Dataset entries:
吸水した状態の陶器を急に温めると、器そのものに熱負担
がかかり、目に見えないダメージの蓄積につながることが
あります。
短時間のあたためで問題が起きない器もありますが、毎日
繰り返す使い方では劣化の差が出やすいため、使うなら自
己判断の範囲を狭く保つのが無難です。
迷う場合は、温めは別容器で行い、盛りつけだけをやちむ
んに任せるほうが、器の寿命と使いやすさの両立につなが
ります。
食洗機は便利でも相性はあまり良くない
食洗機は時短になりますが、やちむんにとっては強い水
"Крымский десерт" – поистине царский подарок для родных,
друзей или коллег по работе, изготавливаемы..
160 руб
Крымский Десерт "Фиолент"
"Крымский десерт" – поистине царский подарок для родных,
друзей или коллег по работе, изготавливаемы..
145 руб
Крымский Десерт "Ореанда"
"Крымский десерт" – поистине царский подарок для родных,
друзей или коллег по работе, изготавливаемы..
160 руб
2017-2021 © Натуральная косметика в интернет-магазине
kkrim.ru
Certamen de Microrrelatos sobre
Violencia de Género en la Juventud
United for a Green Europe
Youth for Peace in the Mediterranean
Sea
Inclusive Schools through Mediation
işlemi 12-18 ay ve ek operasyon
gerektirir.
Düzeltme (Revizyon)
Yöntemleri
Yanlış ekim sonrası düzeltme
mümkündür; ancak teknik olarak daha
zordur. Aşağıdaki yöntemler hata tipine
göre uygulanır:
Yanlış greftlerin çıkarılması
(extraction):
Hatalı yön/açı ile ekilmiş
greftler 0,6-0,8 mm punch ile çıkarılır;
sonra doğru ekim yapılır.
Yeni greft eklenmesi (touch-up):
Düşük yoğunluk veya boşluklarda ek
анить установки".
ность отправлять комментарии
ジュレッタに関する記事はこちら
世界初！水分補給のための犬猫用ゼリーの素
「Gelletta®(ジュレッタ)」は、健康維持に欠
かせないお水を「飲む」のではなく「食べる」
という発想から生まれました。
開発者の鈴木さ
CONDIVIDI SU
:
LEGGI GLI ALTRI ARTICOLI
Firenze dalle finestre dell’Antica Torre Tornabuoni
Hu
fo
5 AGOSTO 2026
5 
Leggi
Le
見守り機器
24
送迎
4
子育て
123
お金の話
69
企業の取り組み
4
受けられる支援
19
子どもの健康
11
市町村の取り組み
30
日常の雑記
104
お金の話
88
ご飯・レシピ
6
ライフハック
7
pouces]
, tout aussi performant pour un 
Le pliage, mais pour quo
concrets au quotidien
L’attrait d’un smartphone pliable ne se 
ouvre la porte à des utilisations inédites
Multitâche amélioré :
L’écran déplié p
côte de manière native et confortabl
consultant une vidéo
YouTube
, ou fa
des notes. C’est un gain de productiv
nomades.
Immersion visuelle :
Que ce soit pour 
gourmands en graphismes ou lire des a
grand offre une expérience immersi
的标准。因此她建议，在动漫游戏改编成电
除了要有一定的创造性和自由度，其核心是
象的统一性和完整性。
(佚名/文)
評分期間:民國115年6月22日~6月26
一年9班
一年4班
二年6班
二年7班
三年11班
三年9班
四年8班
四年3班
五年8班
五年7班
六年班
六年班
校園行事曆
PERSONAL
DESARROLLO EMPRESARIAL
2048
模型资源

## [TASK DESCRIPTION]
Retype the records above, but only those lines that fall between the line containing "performant pour un" and the line containing "gourmands en graphismes ou lire des a", with both of those lines included, exactly as written.

## [TASK RESULT]
, tout aussi performant pour un 
Le pliage, mais pour quo
concrets au quotidien
L’attrait d’un smartphone pliable ne se 
ouvre la porte à des utilisations inédites
Multitâche amélioré :
L’écran déplié p
côte de manière native et confortabl
consultant une vidéo
YouTube
, ou fa
des notes. C’est un gain de productiv
nomades.
Immersion visuelle :
Que ce soit pour 
gourmands en graphismes ou lire des a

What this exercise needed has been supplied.